We didn't see much speed loss between Multi and Single data loader.
InferenceIterator
Images are not perfect, and could be incomplete or corrupt which may or maynot get detected by PIL loader. This will break the pipeline of the DaliDataLoader in production, so the work around is initialize and re-initialize mulitple dataloader with small window of images.
Code is self explanatory by reading the comments.
We did benchmark on 9.2k images.
PIL : 40min.
CV2 : 45-47min.
Dali : 6~10min. [Batch 1].
Dali : 6~10min. [Batch 64].
Dali : 6~20min. [Multiple Dali iterators with batch 1 and window of 100image-5image].

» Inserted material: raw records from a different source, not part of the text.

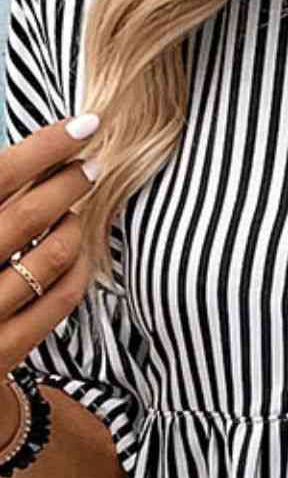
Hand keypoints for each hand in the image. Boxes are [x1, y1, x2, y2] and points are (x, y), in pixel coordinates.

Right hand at [0, 116, 101, 453]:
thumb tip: (30, 156)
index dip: (43, 147)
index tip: (82, 125)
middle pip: (28, 215)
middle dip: (68, 184)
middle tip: (90, 167)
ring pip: (50, 257)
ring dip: (74, 228)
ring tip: (75, 214)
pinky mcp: (0, 352)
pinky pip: (58, 300)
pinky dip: (77, 270)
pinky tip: (77, 253)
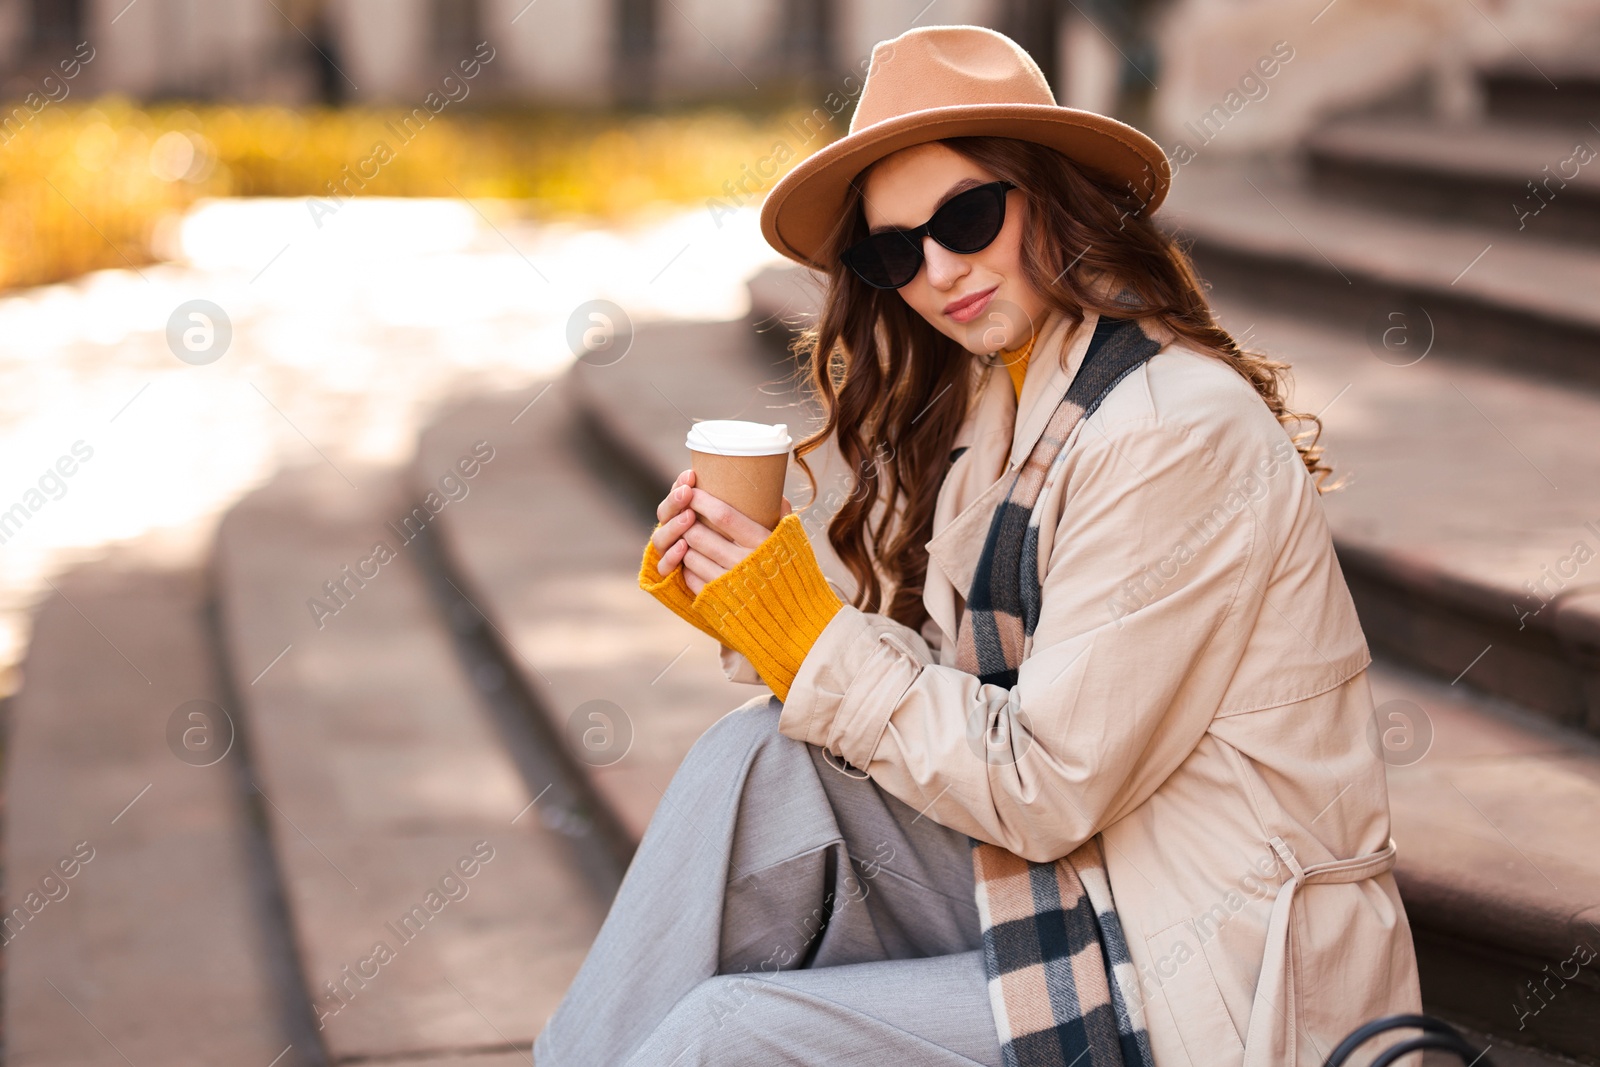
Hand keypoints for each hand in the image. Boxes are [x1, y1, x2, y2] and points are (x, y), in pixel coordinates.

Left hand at [652, 468, 793, 595]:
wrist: (795, 620)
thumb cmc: (794, 576)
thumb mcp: (794, 544)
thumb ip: (784, 519)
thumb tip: (777, 495)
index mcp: (762, 544)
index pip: (723, 515)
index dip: (702, 500)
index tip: (692, 490)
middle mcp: (742, 564)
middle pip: (700, 535)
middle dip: (686, 521)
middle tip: (684, 513)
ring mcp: (727, 584)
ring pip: (691, 555)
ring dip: (684, 543)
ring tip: (688, 535)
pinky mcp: (716, 601)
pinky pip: (691, 578)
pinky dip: (687, 566)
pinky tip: (693, 559)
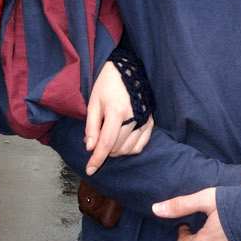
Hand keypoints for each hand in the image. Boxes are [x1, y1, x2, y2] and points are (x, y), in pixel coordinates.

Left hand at [84, 60, 153, 174]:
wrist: (128, 71)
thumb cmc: (107, 85)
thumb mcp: (94, 103)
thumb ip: (92, 127)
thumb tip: (90, 148)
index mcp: (116, 112)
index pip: (106, 143)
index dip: (97, 159)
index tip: (89, 170)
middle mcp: (133, 118)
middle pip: (116, 148)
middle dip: (104, 150)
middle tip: (97, 139)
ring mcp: (144, 121)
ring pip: (128, 149)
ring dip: (115, 150)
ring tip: (108, 139)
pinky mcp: (150, 123)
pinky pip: (140, 146)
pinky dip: (129, 149)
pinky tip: (121, 142)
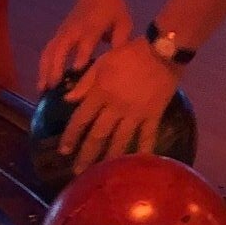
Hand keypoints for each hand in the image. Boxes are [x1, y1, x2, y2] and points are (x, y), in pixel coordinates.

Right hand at [38, 0, 134, 90]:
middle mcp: (74, 29)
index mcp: (92, 26)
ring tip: (42, 88)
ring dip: (44, 69)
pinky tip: (42, 80)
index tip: (77, 70)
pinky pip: (47, 50)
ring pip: (50, 50)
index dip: (81, 55)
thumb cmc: (113, 9)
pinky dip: (43, 65)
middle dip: (55, 67)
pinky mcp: (58, 33)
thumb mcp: (123, 22)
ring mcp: (64, 31)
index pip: (86, 42)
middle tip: (54, 87)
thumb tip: (117, 61)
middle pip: (61, 48)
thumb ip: (120, 40)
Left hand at [62, 42, 179, 172]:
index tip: (63, 150)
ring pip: (120, 140)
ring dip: (109, 158)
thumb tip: (68, 100)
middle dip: (86, 154)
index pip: (81, 118)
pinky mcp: (153, 115)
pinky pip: (148, 136)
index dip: (71, 136)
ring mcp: (136, 113)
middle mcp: (116, 107)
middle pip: (98, 135)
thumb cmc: (129, 53)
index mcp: (101, 92)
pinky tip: (139, 163)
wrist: (162, 51)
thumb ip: (85, 83)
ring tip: (103, 173)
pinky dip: (144, 150)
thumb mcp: (102, 62)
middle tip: (78, 171)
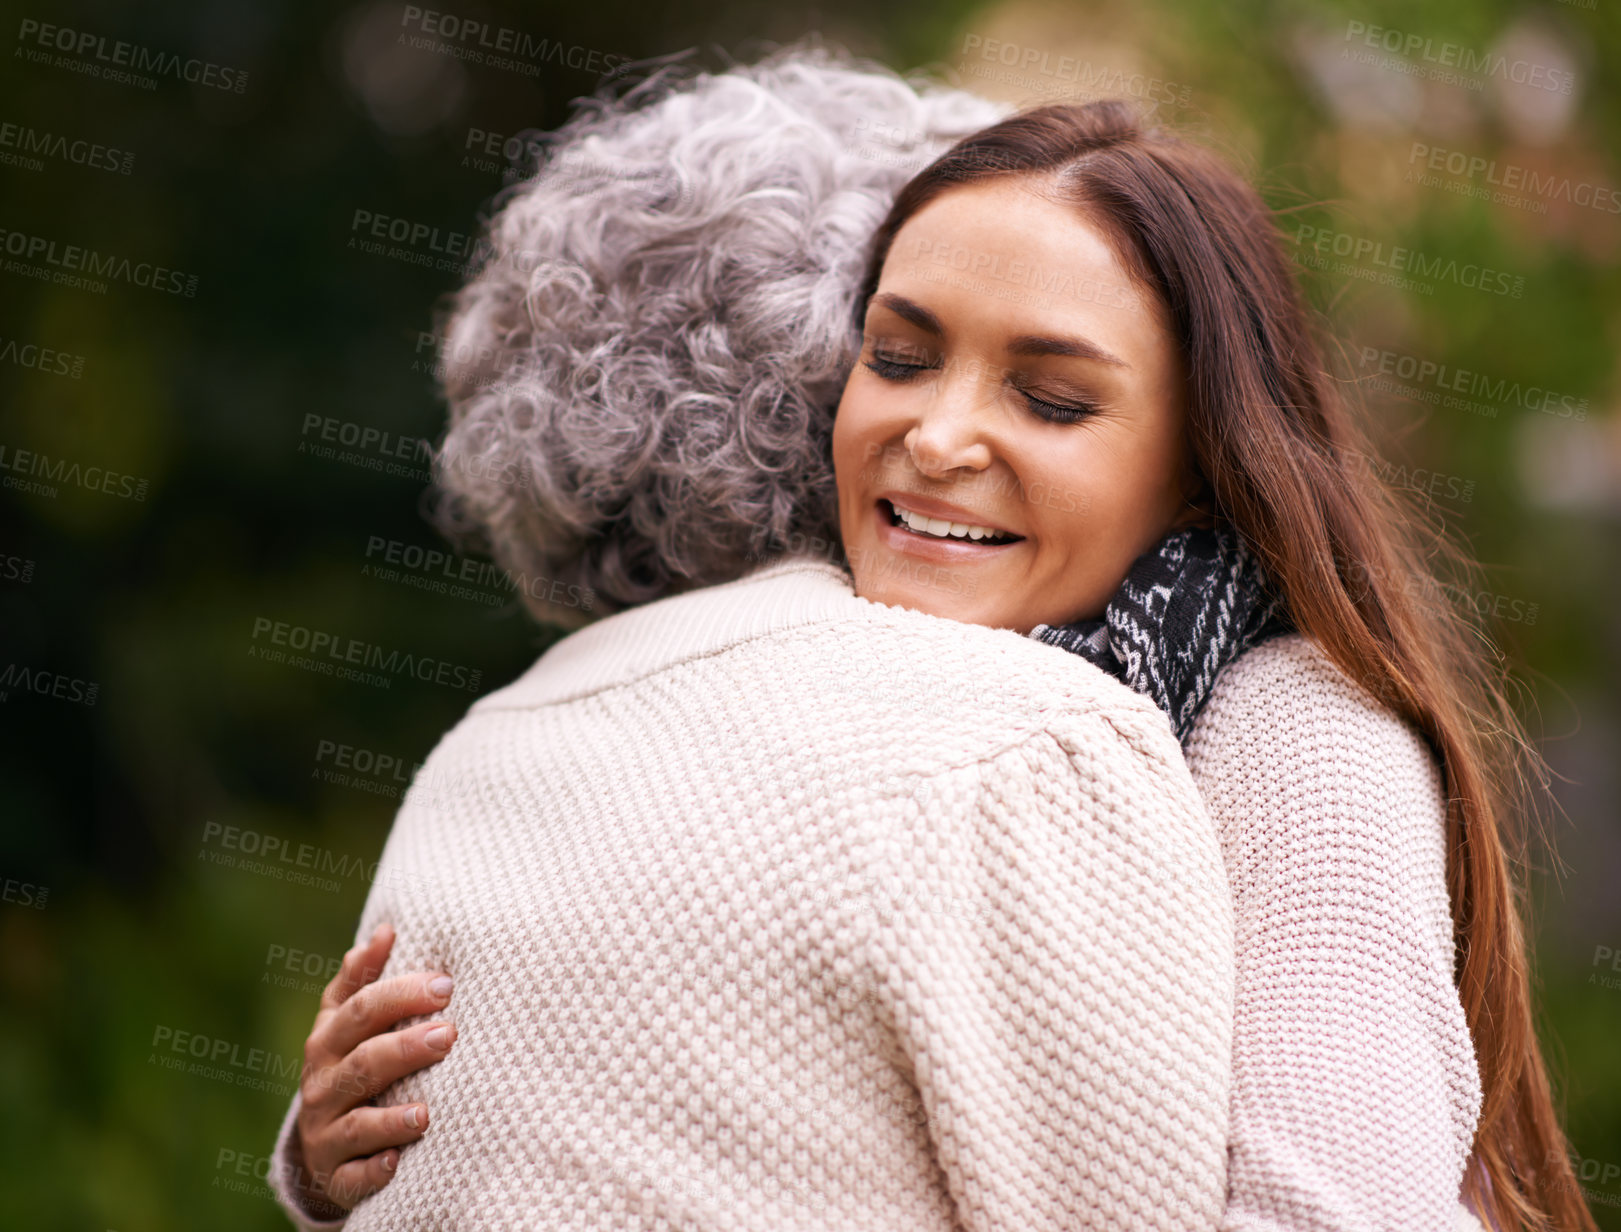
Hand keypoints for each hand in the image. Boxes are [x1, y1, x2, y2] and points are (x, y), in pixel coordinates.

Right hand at [289, 922, 457, 1214]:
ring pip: (356, 1123)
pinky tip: (398, 1162)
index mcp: (328, 1041)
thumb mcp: (346, 1022)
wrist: (324, 1142)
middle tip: (449, 1034)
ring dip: (391, 1117)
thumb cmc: (350, 1065)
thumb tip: (385, 930)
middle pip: (362, 1062)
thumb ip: (362, 980)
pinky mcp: (336, 1176)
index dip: (399, 994)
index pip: (359, 1011)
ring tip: (426, 1113)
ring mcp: (326, 1133)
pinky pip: (353, 1177)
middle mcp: (322, 1085)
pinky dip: (373, 1171)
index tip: (445, 983)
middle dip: (405, 1047)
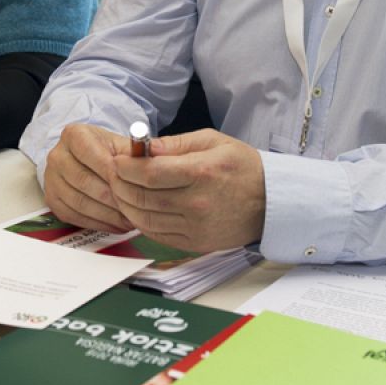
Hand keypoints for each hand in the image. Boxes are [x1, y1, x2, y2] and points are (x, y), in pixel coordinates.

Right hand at [43, 123, 135, 232]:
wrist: (89, 161)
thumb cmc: (108, 153)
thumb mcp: (121, 145)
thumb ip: (133, 152)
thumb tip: (150, 161)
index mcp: (73, 135)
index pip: (89, 152)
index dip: (110, 170)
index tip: (131, 183)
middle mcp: (57, 156)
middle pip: (83, 181)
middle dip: (112, 197)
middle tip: (134, 209)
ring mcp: (51, 179)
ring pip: (79, 202)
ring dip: (107, 214)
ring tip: (129, 220)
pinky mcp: (52, 200)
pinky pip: (75, 216)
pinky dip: (98, 223)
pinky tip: (117, 225)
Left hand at [110, 129, 264, 251]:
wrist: (272, 202)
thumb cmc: (242, 167)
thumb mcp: (212, 141)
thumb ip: (175, 144)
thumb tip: (143, 146)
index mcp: (201, 173)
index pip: (148, 173)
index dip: (124, 166)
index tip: (117, 159)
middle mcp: (196, 203)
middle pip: (140, 197)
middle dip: (119, 183)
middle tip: (113, 173)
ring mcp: (194, 227)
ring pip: (143, 219)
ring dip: (125, 204)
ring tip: (121, 190)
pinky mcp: (194, 243)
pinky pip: (156, 234)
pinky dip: (140, 221)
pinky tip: (137, 208)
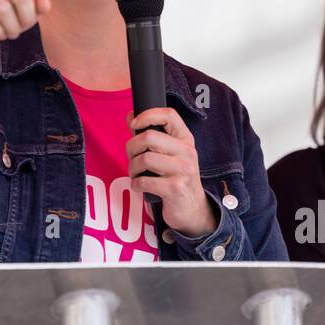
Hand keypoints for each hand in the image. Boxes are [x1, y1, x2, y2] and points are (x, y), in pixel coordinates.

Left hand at [125, 107, 214, 237]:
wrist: (193, 209)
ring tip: (135, 174)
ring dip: (132, 168)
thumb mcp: (170, 154)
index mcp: (185, 140)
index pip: (169, 115)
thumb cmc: (176, 177)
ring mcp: (183, 170)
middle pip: (148, 137)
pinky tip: (139, 186)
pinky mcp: (175, 189)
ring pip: (144, 159)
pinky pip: (144, 181)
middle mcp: (187, 152)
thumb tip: (131, 116)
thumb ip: (152, 136)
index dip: (147, 115)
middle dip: (131, 148)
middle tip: (132, 158)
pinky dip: (136, 184)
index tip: (133, 124)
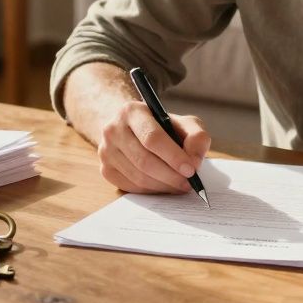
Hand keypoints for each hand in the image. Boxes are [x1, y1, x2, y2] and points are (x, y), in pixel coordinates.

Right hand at [93, 101, 210, 193]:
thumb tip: (194, 160)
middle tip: (188, 183)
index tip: (191, 169)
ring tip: (180, 185)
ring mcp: (105, 151)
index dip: (173, 156)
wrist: (133, 129)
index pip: (152, 138)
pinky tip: (164, 185)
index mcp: (131, 111)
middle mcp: (113, 129)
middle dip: (170, 176)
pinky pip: (131, 187)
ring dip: (163, 185)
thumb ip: (196, 137)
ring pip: (138, 177)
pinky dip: (151, 190)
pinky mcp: (105, 169)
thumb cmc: (162, 127)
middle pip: (144, 160)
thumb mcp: (183, 123)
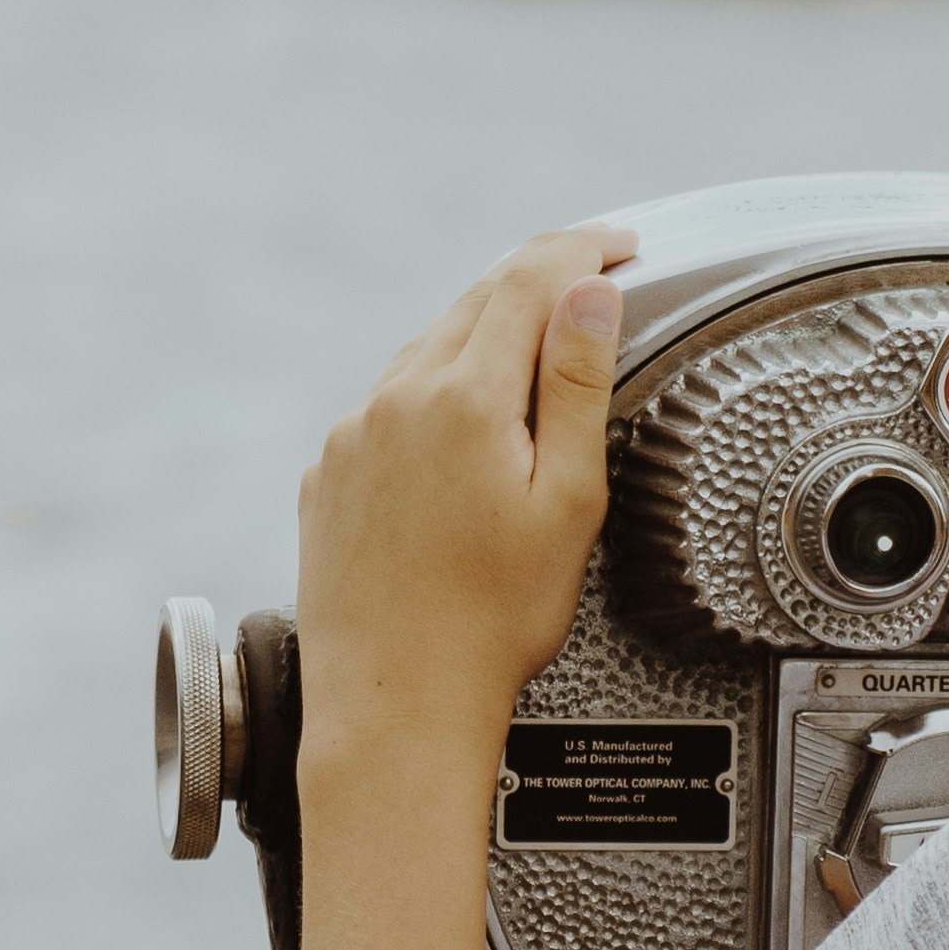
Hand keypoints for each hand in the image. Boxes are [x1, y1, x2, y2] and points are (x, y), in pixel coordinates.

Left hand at [296, 224, 634, 794]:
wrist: (393, 705)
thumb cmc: (491, 623)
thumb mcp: (567, 500)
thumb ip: (578, 383)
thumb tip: (589, 292)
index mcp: (463, 398)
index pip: (529, 280)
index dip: (581, 249)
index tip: (619, 244)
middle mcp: (396, 401)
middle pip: (476, 303)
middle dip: (538, 279)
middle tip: (591, 277)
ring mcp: (353, 436)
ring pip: (429, 350)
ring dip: (484, 331)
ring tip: (535, 344)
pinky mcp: (329, 473)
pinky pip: (389, 402)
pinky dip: (435, 389)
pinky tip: (464, 424)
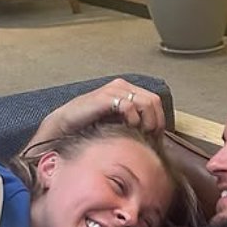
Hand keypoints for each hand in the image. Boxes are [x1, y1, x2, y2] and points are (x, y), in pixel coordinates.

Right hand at [28, 79, 164, 148]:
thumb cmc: (90, 126)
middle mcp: (122, 86)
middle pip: (154, 101)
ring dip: (148, 121)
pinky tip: (129, 128)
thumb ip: (135, 123)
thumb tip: (155, 137)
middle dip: (156, 122)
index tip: (156, 139)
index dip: (159, 121)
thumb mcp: (118, 123)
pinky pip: (129, 106)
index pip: (154, 102)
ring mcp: (114, 90)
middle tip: (151, 139)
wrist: (67, 124)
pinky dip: (133, 119)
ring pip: (146, 102)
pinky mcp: (106, 97)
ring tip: (142, 134)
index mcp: (127, 91)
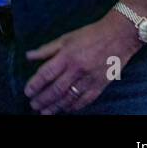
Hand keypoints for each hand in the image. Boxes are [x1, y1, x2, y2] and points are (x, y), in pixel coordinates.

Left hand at [24, 12, 140, 114]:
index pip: (46, 74)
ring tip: (45, 112)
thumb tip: (27, 56)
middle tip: (33, 105)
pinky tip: (65, 110)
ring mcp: (90, 79)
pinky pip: (85, 100)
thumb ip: (46, 49)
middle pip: (56, 89)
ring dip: (56, 107)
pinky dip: (74, 106)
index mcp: (67, 56)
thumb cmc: (90, 35)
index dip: (35, 84)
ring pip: (70, 97)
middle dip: (43, 99)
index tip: (27, 92)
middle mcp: (77, 70)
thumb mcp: (65, 38)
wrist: (119, 37)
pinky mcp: (100, 85)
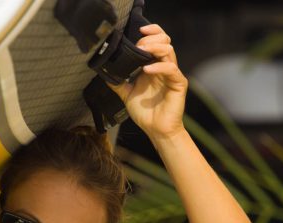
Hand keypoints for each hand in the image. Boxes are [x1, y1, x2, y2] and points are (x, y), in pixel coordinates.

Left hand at [108, 24, 187, 140]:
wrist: (156, 130)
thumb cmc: (146, 114)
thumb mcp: (127, 95)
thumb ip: (118, 83)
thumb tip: (105, 73)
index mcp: (154, 67)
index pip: (157, 42)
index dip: (149, 34)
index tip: (137, 32)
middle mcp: (164, 68)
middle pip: (164, 41)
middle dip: (150, 38)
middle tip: (139, 43)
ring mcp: (172, 74)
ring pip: (169, 51)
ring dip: (154, 48)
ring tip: (142, 51)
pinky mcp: (178, 83)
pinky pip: (171, 69)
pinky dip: (158, 66)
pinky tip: (147, 69)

Example Code of using InferenceIterator
modify variables or make small changes in the *DatLoader.py
from data import *
import timeit
class opt:
def __init__(self):
self.device = 'cuda'
self.typedataloader = 'cuda' # arg to accomodate which dataloader will be used Multicuda > 1 && cuda == 1 && cpu >=1
self.batch_size = 1
self.sub_size = 100 # Window of 100 images.
self.num_workers = 4
self.dataFolder = '/data/sample/'
arg = opt()
def _mainExecute_Detection_(obj,img_,labl,file):
"""Main code"""
dirpath = arg.dataFolder
kwargs = {
"Dir":dirpath,
"arg":arg,
"main" : _mainExecute_Detection_,
#"model" : model, MachineLearning model if any.
}
datacount = CountDataIterator(**kwargs)
Function to chunk files to small windows.
def chunkIt(seq, batch_size):
avg = batch_size
out = []
last = 0
while last < len(seq):
out.append(seq[int(last):int(last + avg)])
last += avg
return out